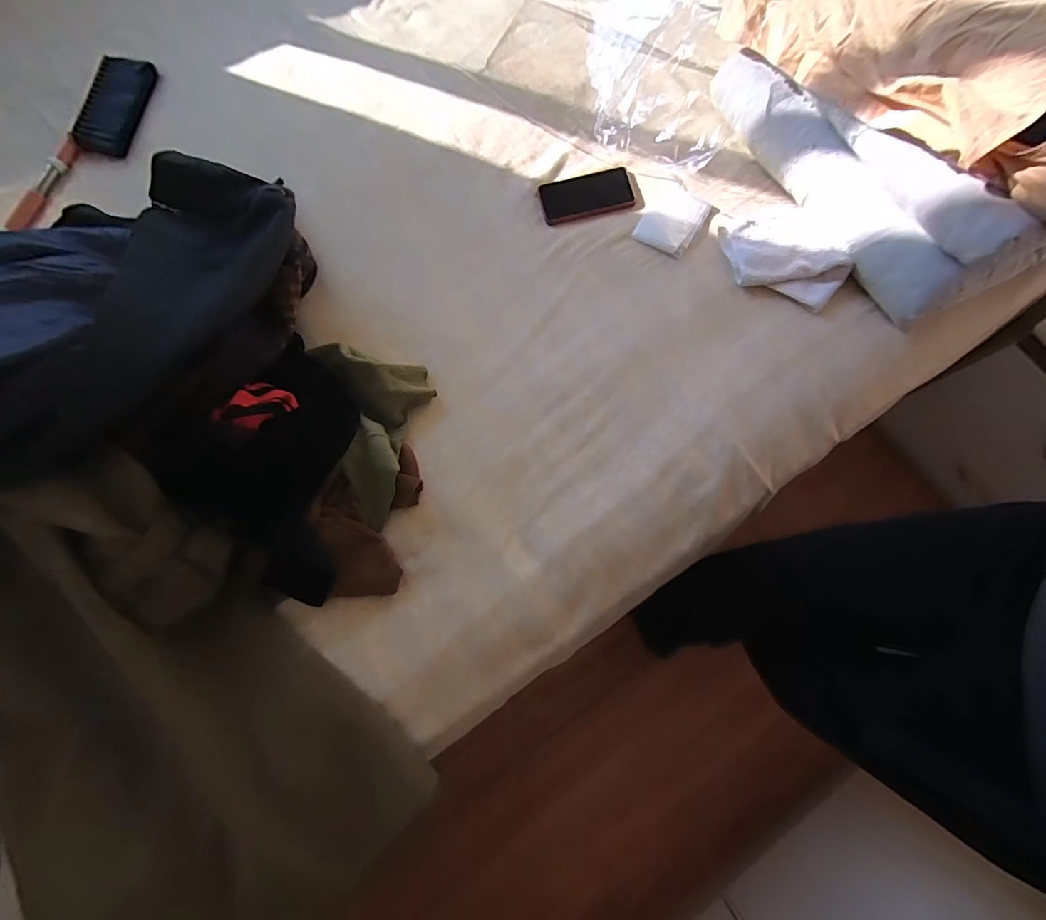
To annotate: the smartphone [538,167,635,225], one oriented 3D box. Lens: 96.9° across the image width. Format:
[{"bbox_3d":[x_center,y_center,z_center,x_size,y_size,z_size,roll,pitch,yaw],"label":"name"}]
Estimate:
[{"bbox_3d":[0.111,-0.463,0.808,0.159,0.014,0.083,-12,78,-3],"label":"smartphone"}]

Exercise aim:
Would it be possible to reproduce the material word for word, images omitted?

Result of the exercise:
To annotate: the smartphone [538,167,635,225], one oriented 3D box. Lens: 96.9° across the image width. Format:
[{"bbox_3d":[x_center,y_center,z_center,x_size,y_size,z_size,roll,pitch,yaw],"label":"name"}]
Estimate:
[{"bbox_3d":[0.111,-0.463,0.808,0.159,0.014,0.083,-12,78,-3],"label":"smartphone"}]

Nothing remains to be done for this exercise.